**Activity:** Nothing in the records should be altered; retype them all exactly.

**Information:**
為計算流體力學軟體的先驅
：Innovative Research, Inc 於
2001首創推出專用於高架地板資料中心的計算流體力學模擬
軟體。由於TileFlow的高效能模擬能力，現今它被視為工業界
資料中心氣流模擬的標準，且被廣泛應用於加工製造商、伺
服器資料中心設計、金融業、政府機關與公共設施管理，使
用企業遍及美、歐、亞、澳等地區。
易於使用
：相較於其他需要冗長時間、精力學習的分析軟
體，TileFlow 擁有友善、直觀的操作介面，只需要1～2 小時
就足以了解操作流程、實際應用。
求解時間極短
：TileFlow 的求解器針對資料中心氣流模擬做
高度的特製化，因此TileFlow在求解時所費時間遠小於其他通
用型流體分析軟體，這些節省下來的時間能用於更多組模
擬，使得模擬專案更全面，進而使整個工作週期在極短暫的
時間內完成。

**Written reply:**
為計算流體力學軟體的先驅
：Innovative Research, Inc 於
2001首創推出專用於高架地板資料中心的計算流體力學模擬
軟體。由於TileFlow的高效能模擬能力，現今它被視為工業界
資料中心氣流模擬的標準，且被廣泛應用於加工製造商、伺
服器資料中心設計、金融業、政府機關與公共設施管理，使
用企業遍及美、歐、亞、澳等地區。
易於使用
：相較於其他需要冗長時間、精力學習的分析軟
體，TileFlow 擁有友善、直觀的操作介面，只需要1～2 小時
就足以了解操作流程、實際應用。
求解時間極短
：TileFlow 的求解器針對資料中心氣流模擬做
高度的特製化，因此TileFlow在求解時所費時間遠小於其他通
用型流體分析軟體，這些節省下來的時間能用於更多組模
擬，使得模擬專案更全面，進而使整個工作週期在極短暫的
時間內完成。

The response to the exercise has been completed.